#### Activity
Pull out every line in the material below that contains the string "approximately", and copy each one unchanged.

#### Data extracts
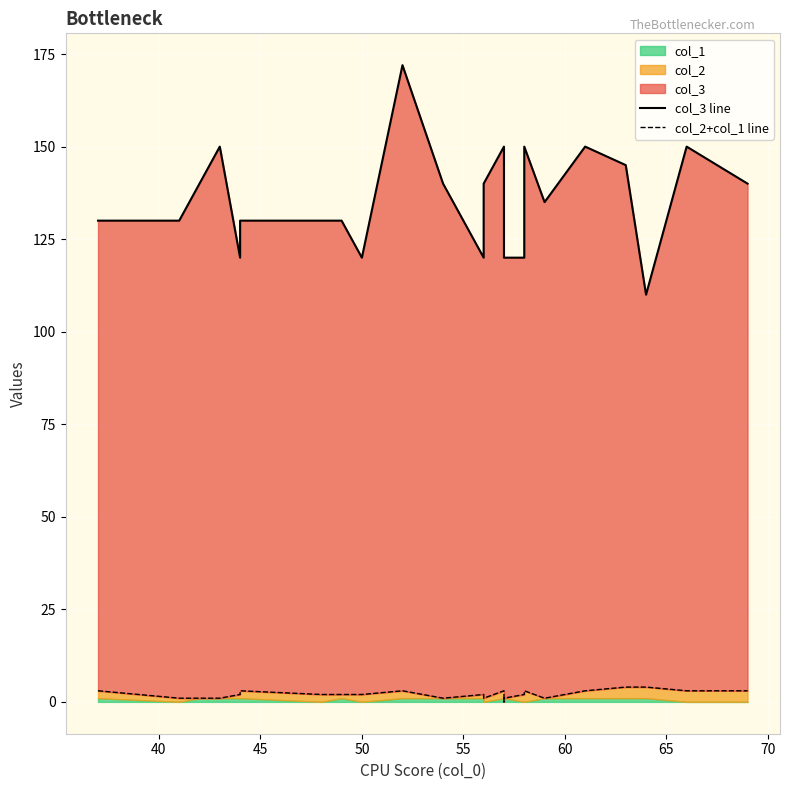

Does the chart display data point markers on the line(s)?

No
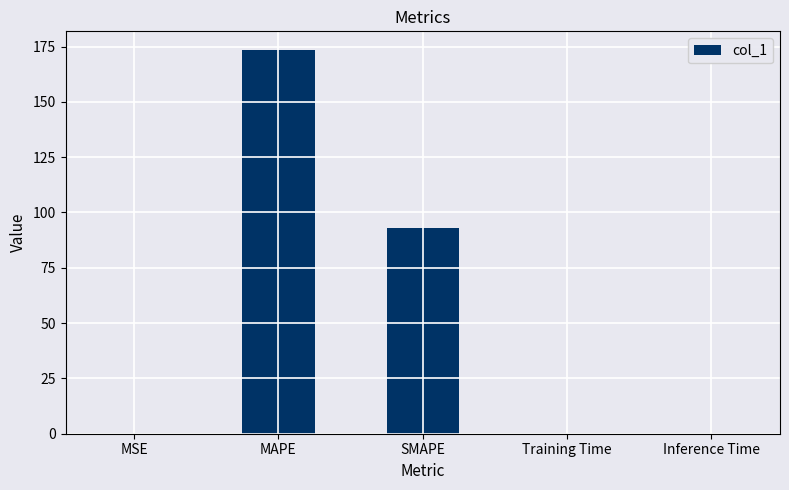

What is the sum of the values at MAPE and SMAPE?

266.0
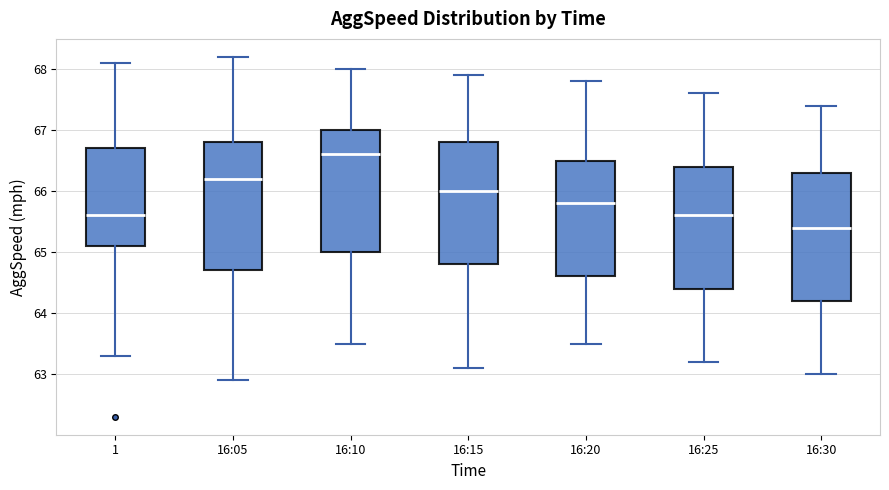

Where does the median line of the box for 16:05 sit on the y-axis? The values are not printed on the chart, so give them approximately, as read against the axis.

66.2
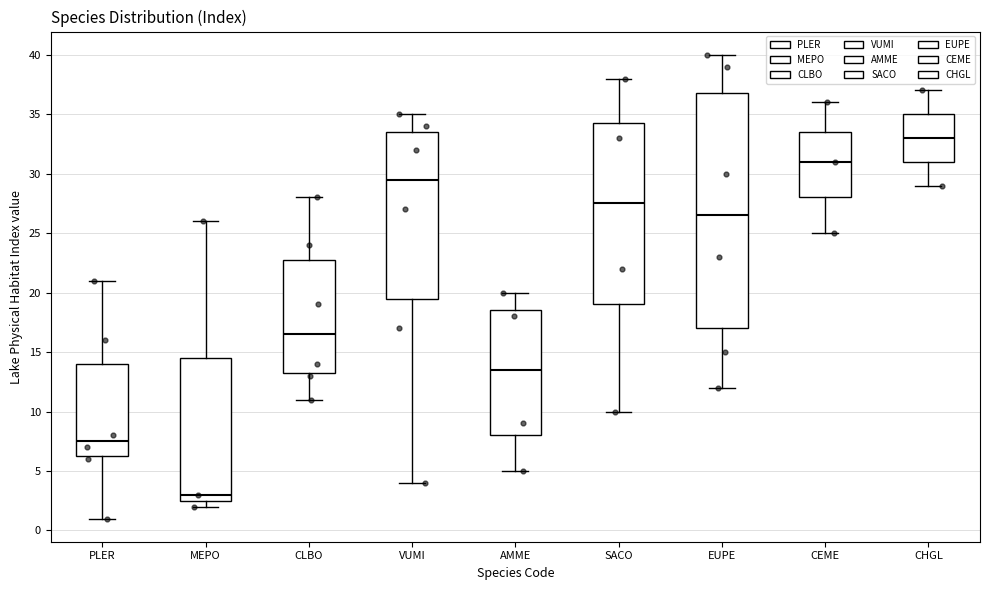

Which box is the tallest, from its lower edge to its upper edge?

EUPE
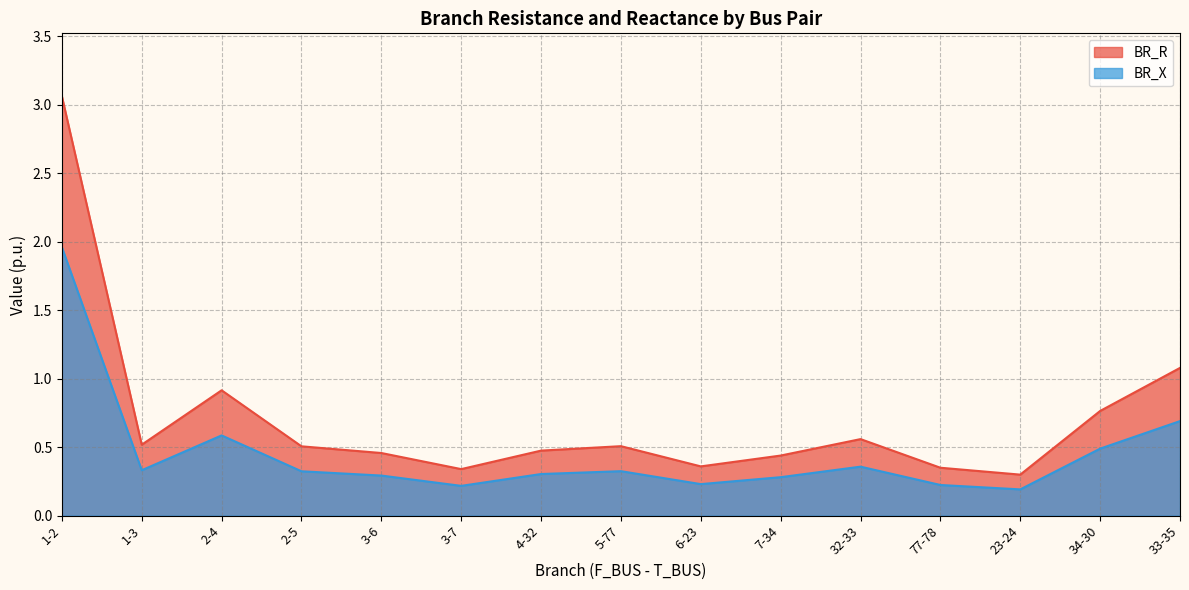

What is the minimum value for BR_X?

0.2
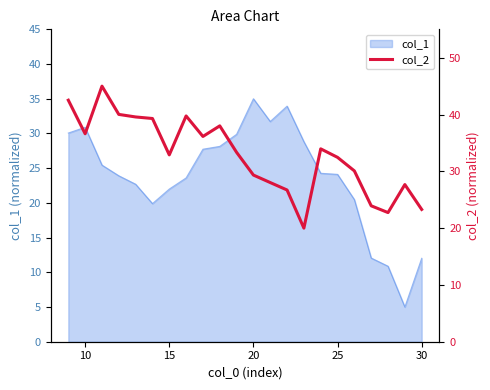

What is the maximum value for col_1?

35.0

...

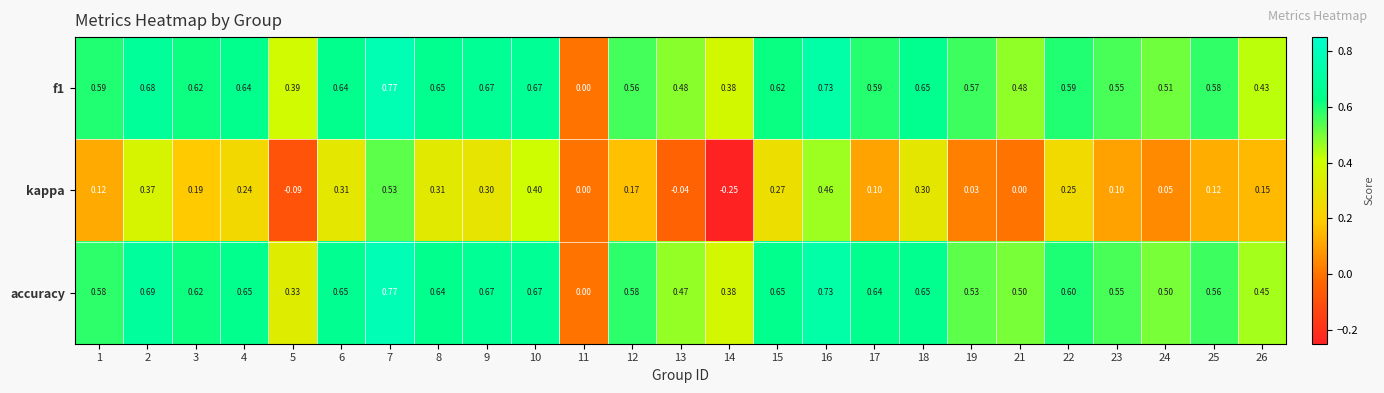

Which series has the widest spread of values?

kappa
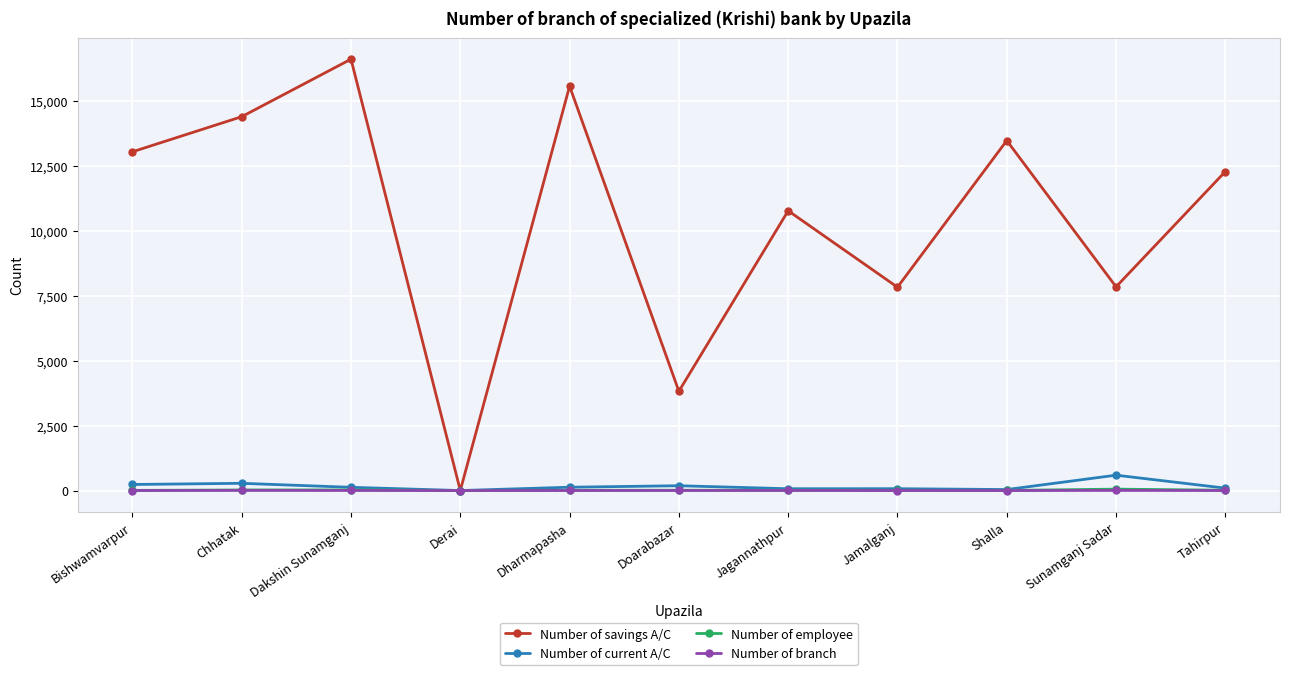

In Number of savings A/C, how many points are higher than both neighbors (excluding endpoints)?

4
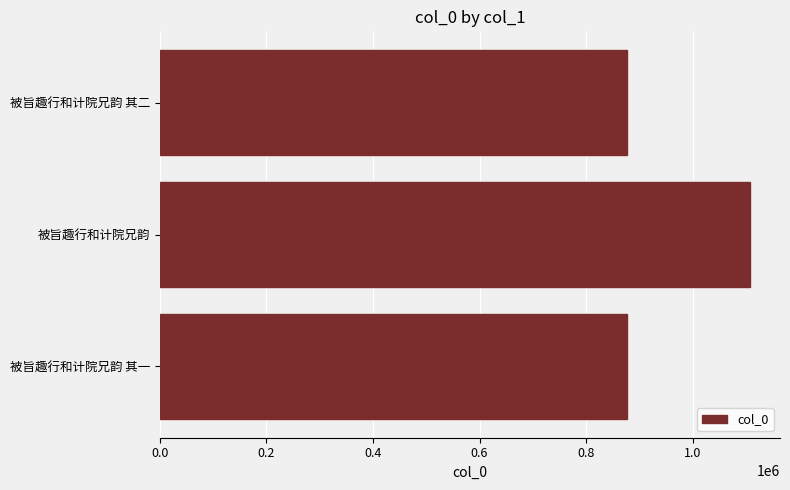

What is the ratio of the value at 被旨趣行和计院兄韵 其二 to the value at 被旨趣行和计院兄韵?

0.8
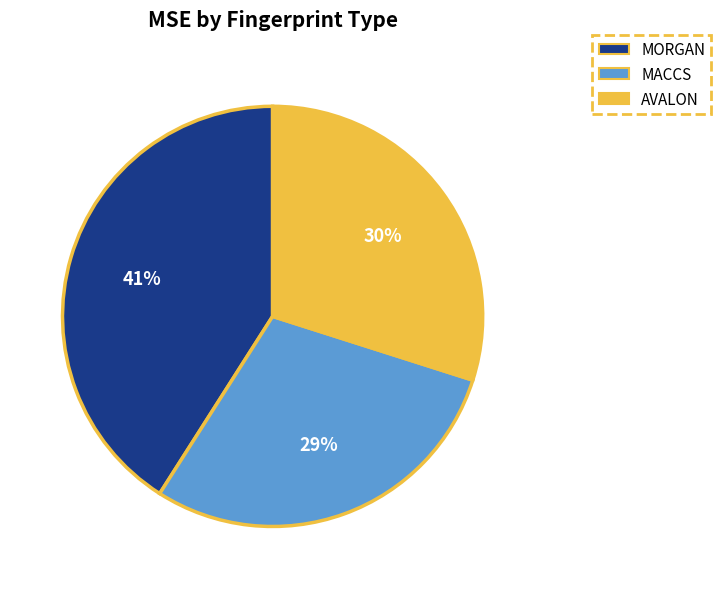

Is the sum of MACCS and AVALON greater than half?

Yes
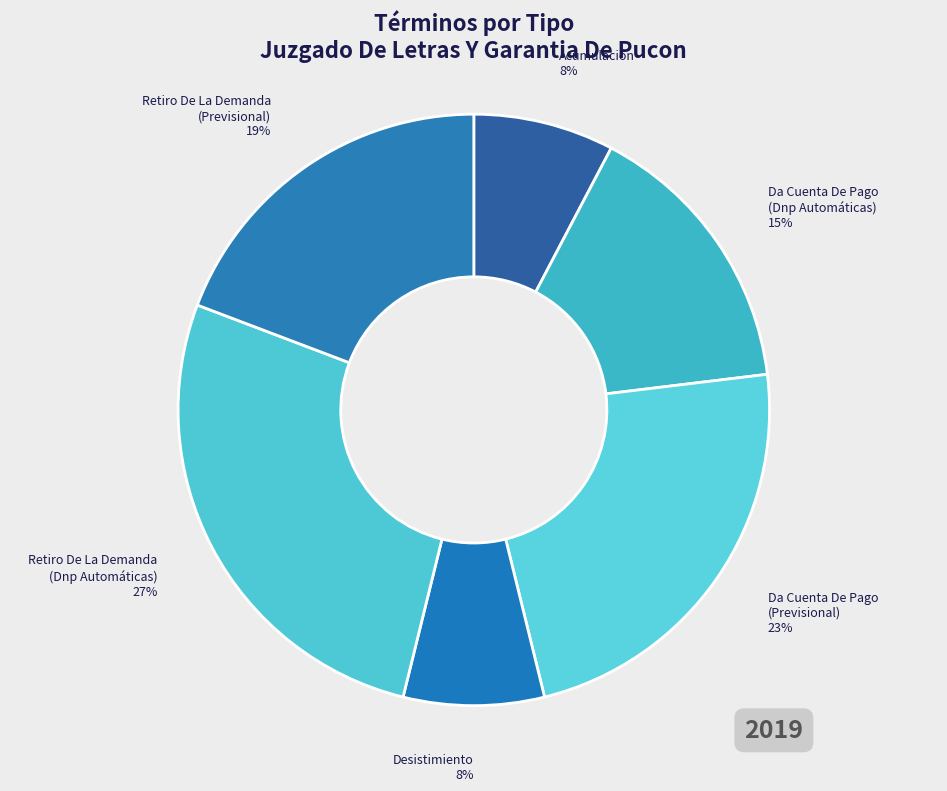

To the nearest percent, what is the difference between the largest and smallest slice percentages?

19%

==

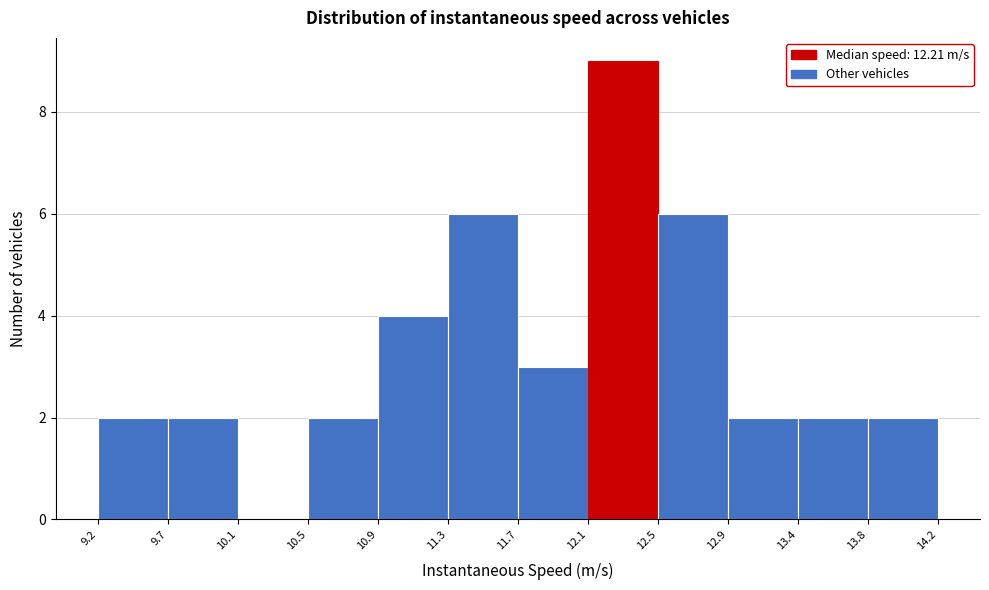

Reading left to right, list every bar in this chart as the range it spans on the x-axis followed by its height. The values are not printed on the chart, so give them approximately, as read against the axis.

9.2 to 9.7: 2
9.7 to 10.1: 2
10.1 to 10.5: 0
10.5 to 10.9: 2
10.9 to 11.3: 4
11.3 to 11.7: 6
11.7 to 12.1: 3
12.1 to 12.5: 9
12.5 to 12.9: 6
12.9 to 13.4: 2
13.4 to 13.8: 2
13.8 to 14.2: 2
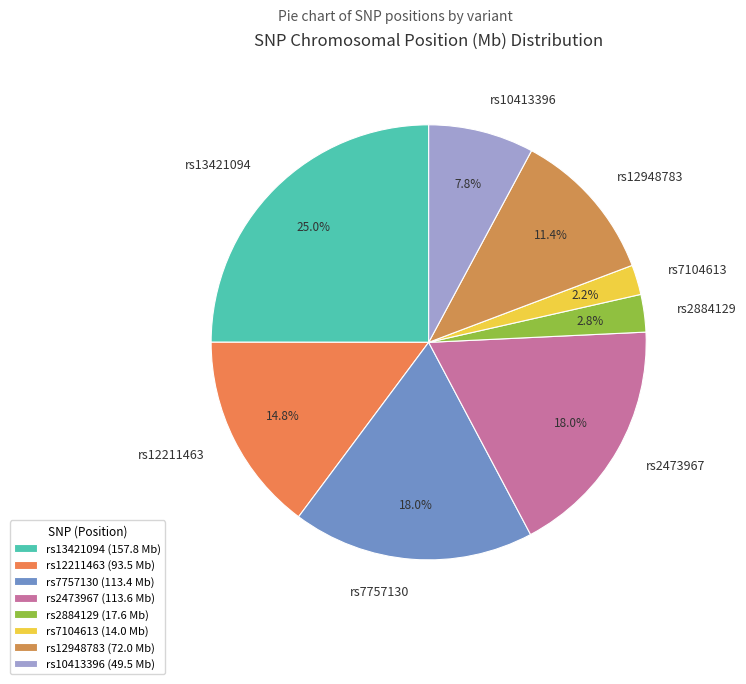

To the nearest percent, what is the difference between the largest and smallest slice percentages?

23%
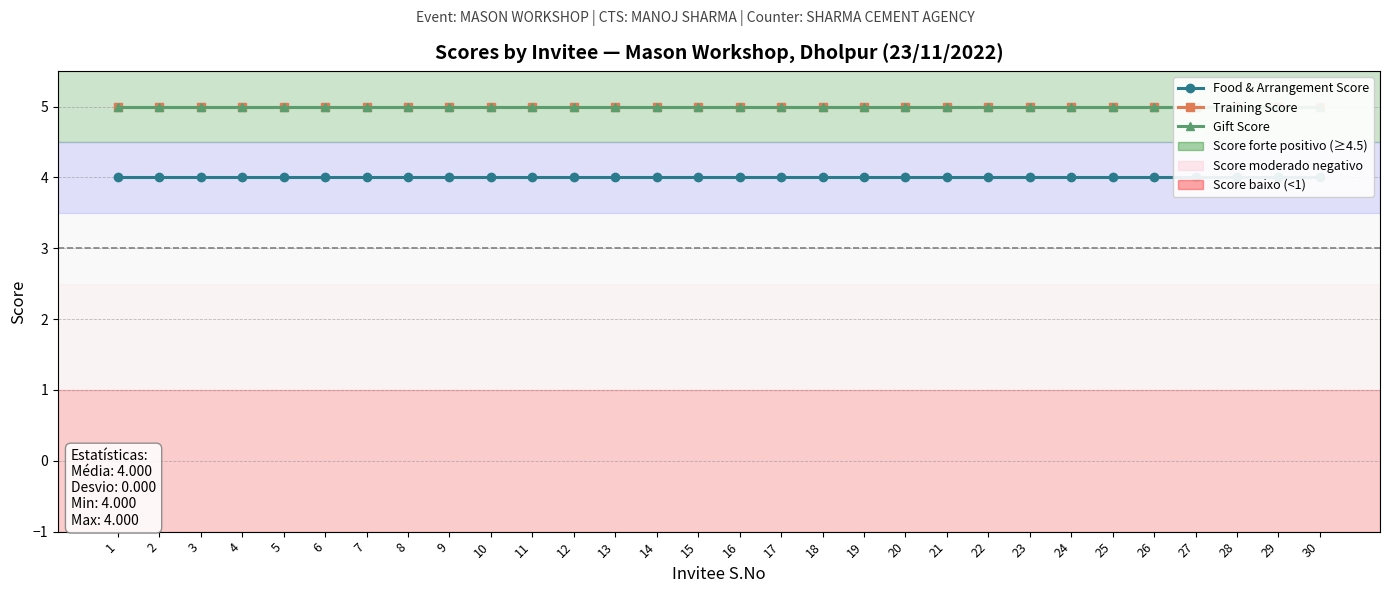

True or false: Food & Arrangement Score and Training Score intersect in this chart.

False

#### Response to the exercise
Where does the median line of the box for 16:05 sit on the y-axis? The values are not printed on the chart, so give them approximately, as read against the axis.
Reading left to right, list every bar in this chart as the range it spans on the x-axis followed by its height. The values are not printed on the chart, so give them approximately, as read against the axis.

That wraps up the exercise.